Utility and Misc. Functions
BioSequences.reverse_complementNextGenSeqUtils.concat_fastasNextGenSeqUtils.dash_countNextGenSeqUtils.degapNextGenSeqUtils.filter_by_lengthNextGenSeqUtils.freqNextGenSeqUtils.freq_dict_printNextGenSeqUtils.generate_aa_seqsNextGenSeqUtils.length_filterNextGenSeqUtils.maxfreqNextGenSeqUtils.print_diffsNextGenSeqUtils.print_fastaNextGenSeqUtils.print_rgbNextGenSeqUtils.seq_detailsNextGenSeqUtils.single_gapNextGenSeqUtils.single_mod_three_gapNextGenSeqUtils.sorted_freqsNextGenSeqUtils.translate_to_aaNextGenSeqUtils.trim_ends_indices
#
NextGenSeqUtils.print_fasta — Function.
print_fasta(seqs, names)
Prints fasta format to the terminal, for copypasting into alignment/blast etc.
#
NextGenSeqUtils.degap — Function.
degap(s::String)
Returns given string without '-' gap symbols.
degap(s::DNASequence)
Returns given string without '-' gap symbols.
#
NextGenSeqUtils.dash_count — Function.
dash_count(inStr::String)
Counts number of gap symbols '-' in given string.
#
NextGenSeqUtils.single_gap — Function.
single_gap(str::String, ind::Int)
True if str has a single gap '-' at index ind, else false.
#
NextGenSeqUtils.single_mod_three_gap — Function.

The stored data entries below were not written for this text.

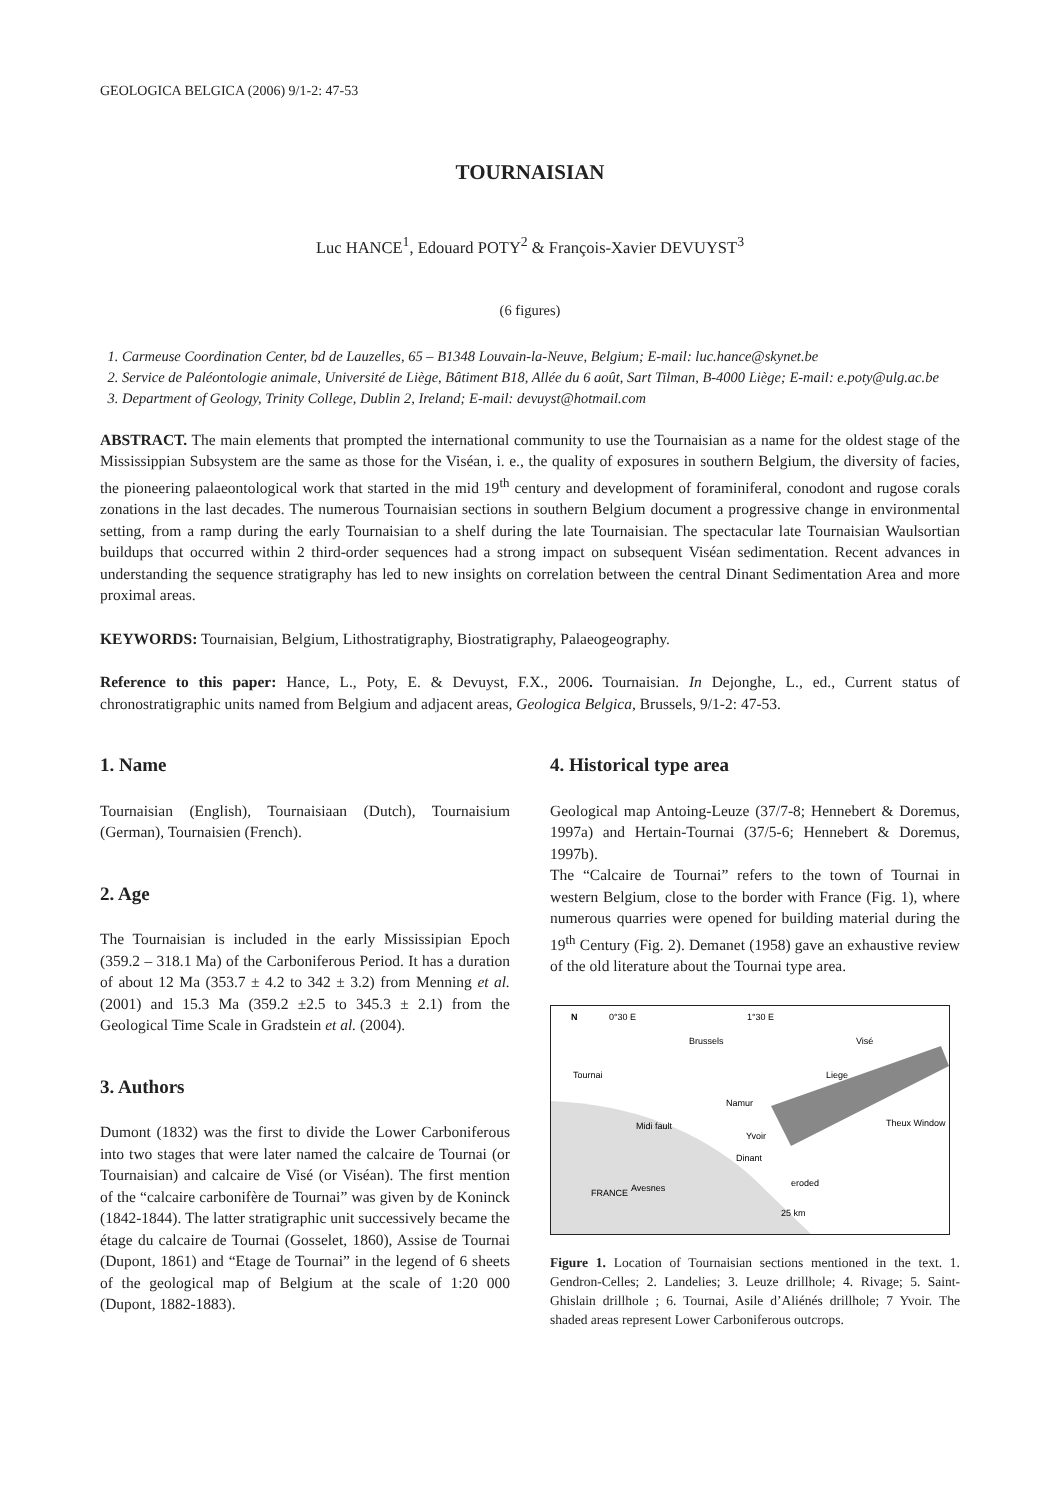GEOLOGICA BELGICA (2006) 9/1-2: 47-53
TOURNAISIAN
Luc HANCE<sup>1</sup>, Edouard POTY<sup>2</sup> & François-Xavier DEVUYST<sup>3</sup>
(6 figures)
1. Carmeuse Coordination Center, bd de Lauzelles, 65 – B1348 Louvain-la-Neuve, Belgium; E-mail: luc.hance@skynet.be
2. Service de Paléontologie animale, Université de Liège, Bâtiment B18, Allée du 6 août, Sart Tilman, B-4000 Liège; E-mail: e.poty@ulg.ac.be
3. Department of Geology, Trinity College, Dublin 2, Ireland; E-mail: devuyst@hotmail.com
ABSTRACT. The main elements that prompted the international community to use the Tournaisian as a name for the oldest stage of the Mississippian Subsystem are the same as those for the Viséan, i. e., the quality of exposures in southern Belgium, the diversity of facies, the pioneering palaeontological work that started in the mid 19<sup>th</sup> century and development of foraminiferal, conodont and rugose corals zonations in the last decades. The numerous Tournaisian sections in southern Belgium document a progressive change in environmental setting, from a ramp during the early Tournaisian to a shelf during the late Tournaisian. The spectacular late Tournaisian Waulsortian buildups that occurred within 2 third-order sequences had a strong impact on subsequent Viséan sedimentation. Recent advances in understanding the sequence stratigraphy has led to new insights on correlation between the central Dinant Sedimentation Area and more proximal areas.
KEYWORDS: Tournaisian, Belgium, Lithostratigraphy, Biostratigraphy, Palaeogeography.
Reference to this paper: Hance, L., Poty, E. & Devuyst, F.X., 2006. Tournaisian. In Dejonghe, L., ed., Current status of chronostratigraphic units named from Belgium and adjacent areas, Geologica Belgica, Brussels, 9/1-2: 47-53.
1. Name
Tournaisian (English), Tournaisiaan (Dutch), Tournaisium (German), Tournaisien (French).
2. Age
The Tournaisian is included in the early Mississipian Epoch (359.2 – 318.1 Ma) of the Carboniferous Period. It has a duration of about 12 Ma (353.7 ± 4.2 to 342 ± 3.2) from Menning et al. (2001) and 15.3 Ma (359.2 ±2.5 to 345.3 ± 2.1) from the Geological Time Scale in Gradstein et al. (2004).
3. Authors
Dumont (1832) was the first to divide the Lower Carboniferous into two stages that were later named the calcaire de Tournai (or Tournaisian) and calcaire de Visé (or Viséan). The first mention of the “calcaire carbonifère de Tournai” was given by de Koninck (1842-1844). The latter stratigraphic unit successively became the étage du calcaire de Tournai (Gosselet, 1860), Assise de Tournai (Dupont, 1861) and “Etage de Tournai” in the legend of 6 sheets of the geological map of Belgium at the scale of 1:20 000 (Dupont, 1882-1883).
4. Historical type area
Geological map Antoing-Leuze (37/7-8; Hennebert & Doremus, 1997a) and Hertain-Tournai (37/5-6; Hennebert & Doremus, 1997b).
The “Calcaire de Tournai” refers to the town of Tournai in western Belgium, close to the border with France (Fig. 1), where numerous quarries were opened for building material during the 19<sup>th</sup> Century (Fig. 2). Demanet (1958) gave an exhaustive review of the old literature about the Tournai type area.
N
0°30 E
1°30 E
Brussels
Visé
Tournai
Liege
Namur
Midi fault
Yvoir
Dinant
Avesnes
eroded
25 km
Theux Window
FRANCE
Figure 1. Location of Tournaisian sections mentioned in the text. 1. Gendron-Celles; 2. Landelies; 3. Leuze drillhole; 4. Rivage; 5. Saint-Ghislain drillhole ; 6. Tournai, Asile d’Aliénés drillhole; 7 Yvoir. The shaded areas represent Lower Carboniferous outcrops.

single_mod_three_gap(str::String, ind::Int)
True if str has a gap length of 1 mod 3 at given index.
#
NextGenSeqUtils.seq_details — Function.
seq_details(fasta_path)
Gives names, sequences, error rates, and lengths from given filepath, which may end in '.fasta' or '.fastq'.
#
NextGenSeqUtils.print_rgb — Function.
print_rgb(r, g, b, t)
Prints in colors r,g,b to terminal.
#
BioSequences.reverse_complement — Function.
reverse_complement(seq)
Make a reversed complement sequence of seq.
Ambiguous nucleotides are left as-is.
reverse_complement(kmer::Kmer)
Return the reverse complement of kmer
reverse_complement(dna_string::String)
Returns the complement of the reverse of given nucleotide sequence.
#
NextGenSeqUtils.print_diffs — Function.
print_diffs(s1, s2; width=5, prefix="")
Prints two already aligned sequences with differences in color to terminal.
#
NextGenSeqUtils.trim_ends_indices — Function.

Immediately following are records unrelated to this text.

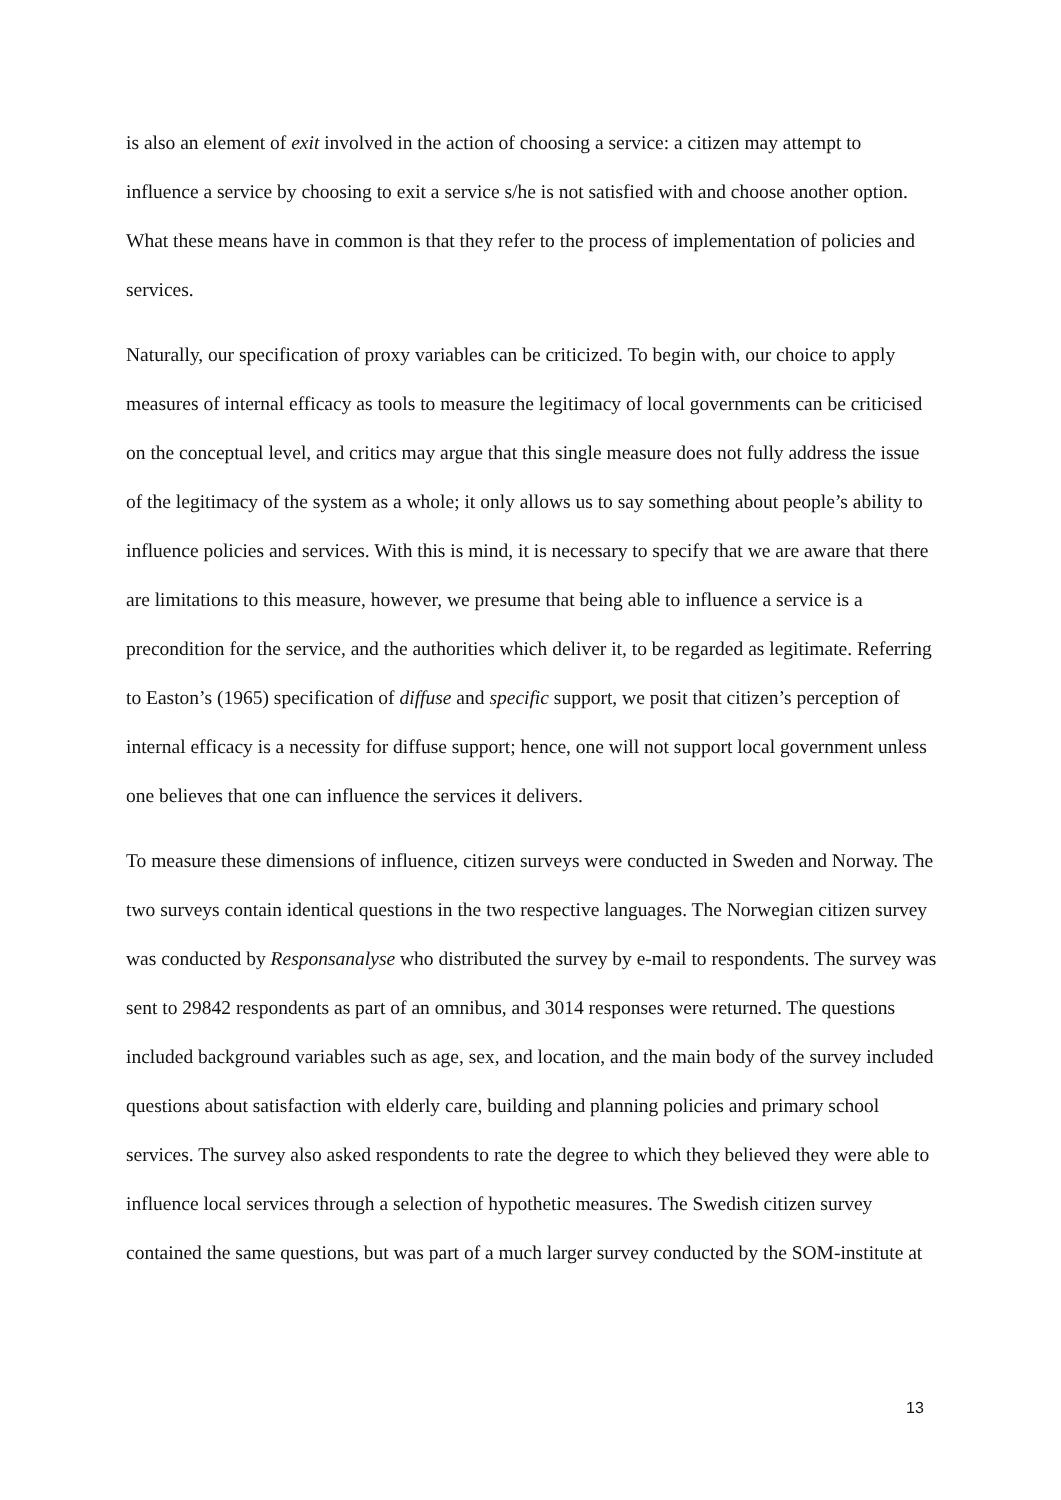is also an element of exit involved in the action of choosing a service: a citizen may attempt to influence a service by choosing to exit a service s/he is not satisfied with and choose another option. What these means have in common is that they refer to the process of implementation of policies and services.
Naturally, our specification of proxy variables can be criticized. To begin with, our choice to apply measures of internal efficacy as tools to measure the legitimacy of local governments can be criticised on the conceptual level, and critics may argue that this single measure does not fully address the issue of the legitimacy of the system as a whole; it only allows us to say something about people’s ability to influence policies and services. With this is mind, it is necessary to specify that we are aware that there are limitations to this measure, however, we presume that being able to influence a service is a precondition for the service, and the authorities which deliver it, to be regarded as legitimate. Referring to Easton’s (1965) specification of diffuse and specific support, we posit that citizen’s perception of internal efficacy is a necessity for diffuse support; hence, one will not support local government unless one believes that one can influence the services it delivers.
To measure these dimensions of influence, citizen surveys were conducted in Sweden and Norway. The two surveys contain identical questions in the two respective languages. The Norwegian citizen survey was conducted by Responsanalyse who distributed the survey by e-mail to respondents. The survey was sent to 29842 respondents as part of an omnibus, and 3014 responses were returned. The questions included background variables such as age, sex, and location, and the main body of the survey included questions about satisfaction with elderly care, building and planning policies and primary school services. The survey also asked respondents to rate the degree to which they believed they were able to influence local services through a selection of hypothetic measures. The Swedish citizen survey contained the same questions, but was part of a much larger survey conducted by the SOM-institute at
13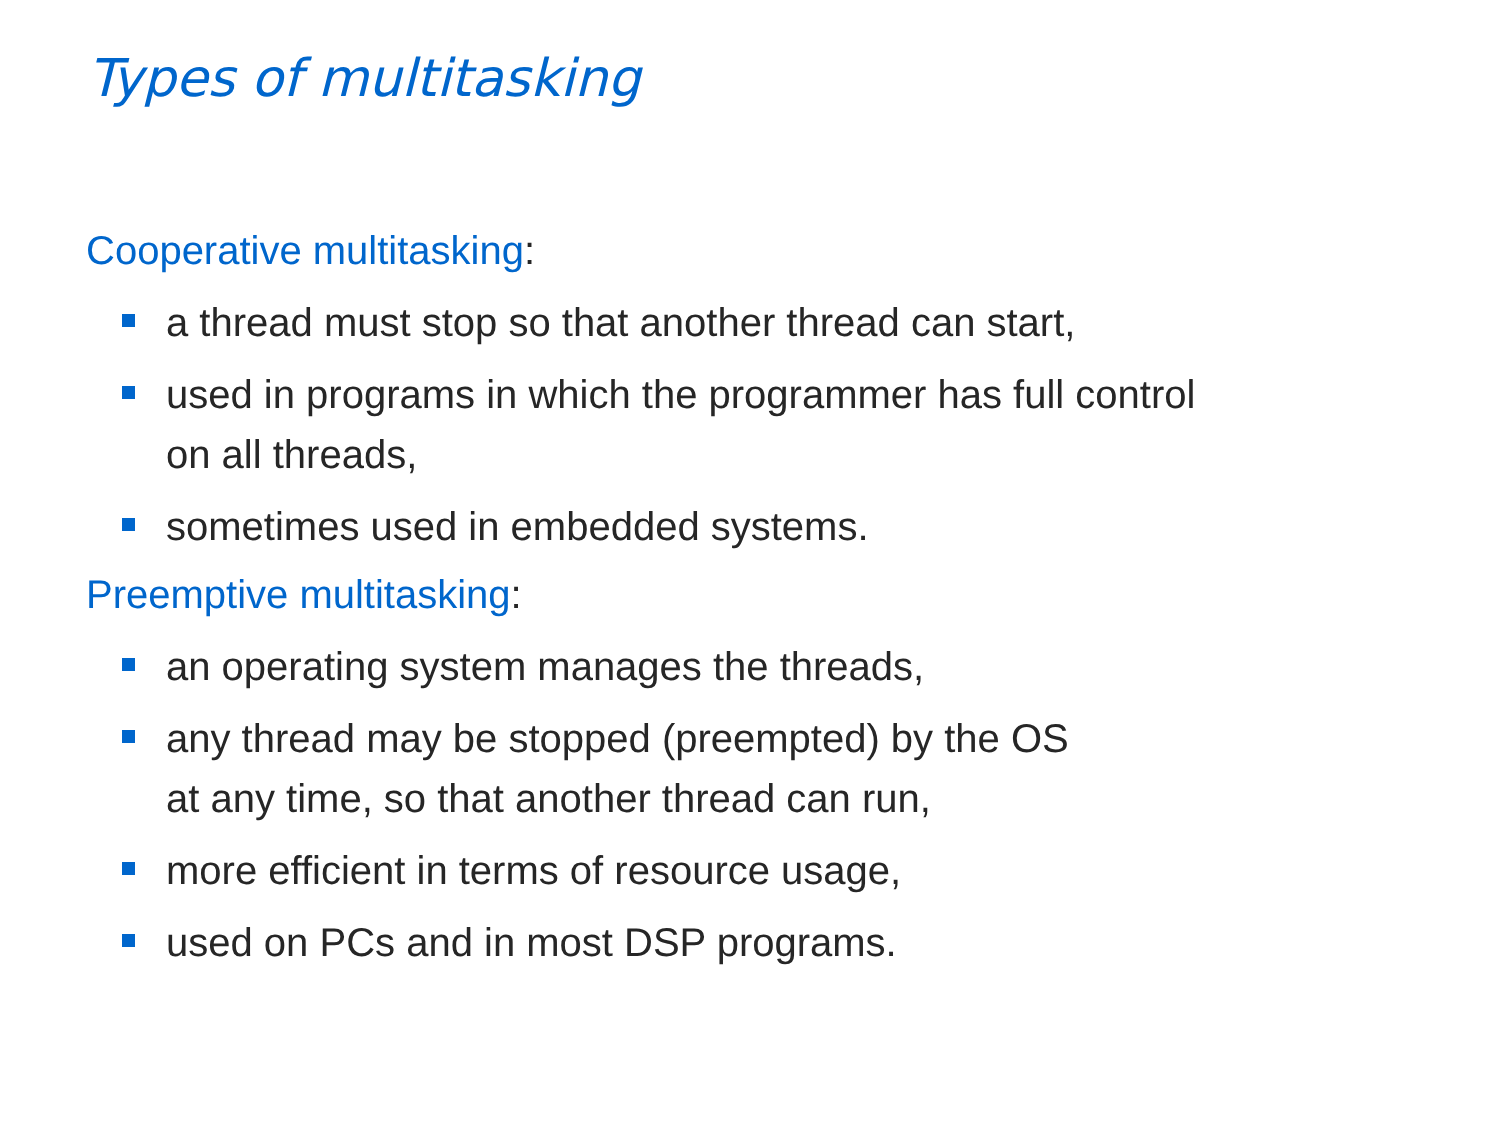Types of multitasking
Cooperative multitasking:
a thread must stop so that another thread can start,
used in programs in which the programmer has full control
on all threads,
sometimes used in embedded systems.
Preemptive multitasking:
an operating system manages the threads,
any thread may be stopped (preempted) by the OS
at any time, so that another thread can run,
more efficient in terms of resource usage,
used on PCs and in most DSP programs.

trim_ends_indices(seq, ref; edge_reduction=0.1)
Align seq to ref with default low penalties for gaps on ends, and trim insertions on the ends of seq. Returns (start, stop) indices.
#
NextGenSeqUtils.translate_to_aa — Function.
translate_to_aa(s::String)
Return amino acid string translation of nucleotide sequence using BioSequences conversion.
#
NextGenSeqUtils.generate_aa_seqs — Function.
generate_aa_seqs(str::String)
Return sequence translated to amino acids in each reading frame (returns three amino acid sequences).
#
NextGenSeqUtils.filter_by_length — Function.
filter_by_length(args...)
Deprecated. See length_filter.
#
NextGenSeqUtils.length_filter — Function.
length_filter(seqs::Array{String, 1}, phreds::Union{Array{Vector{Phred},1},Void}, names::Union{Array{String,1},Void},
minlength::Int, maxlength::Int)
Filter sequences and corresponding names and phreds (which may be nothing) by length.
length_filter(seqs::Array{String, 1}, minlength::Int64, maxlength::Int64)
Filter sequences by length.
#
NextGenSeqUtils.concat_fastas — Function.
concat_fastas(filepaths::Array{String, 1}, outfile::String)
Write contents of all given files to a single .fasta file.
#
NextGenSeqUtils.maxfreq — Function.
maxfreq(vec)
Return the frequency of the most common element in vec.
#
NextGenSeqUtils.freq — Function.
freq(vec, elem)
Return the frequency of given element in given array; if the element is not present, return 0.0.
#
NextGenSeqUtils.sorted_freqs — Function.
sorted_freqs(vec)
Return tuples of (freq, elem) of unique elements of vec in order of decreasing frequency.
#
NextGenSeqUtils.freq_dict_print — Function.
freq_dict_print(dictin; thresh=0)
Prints frequency:element of elements of dictin above given threshold, where dictin is a proportionmap of elements (see proportionmap in StatsBase).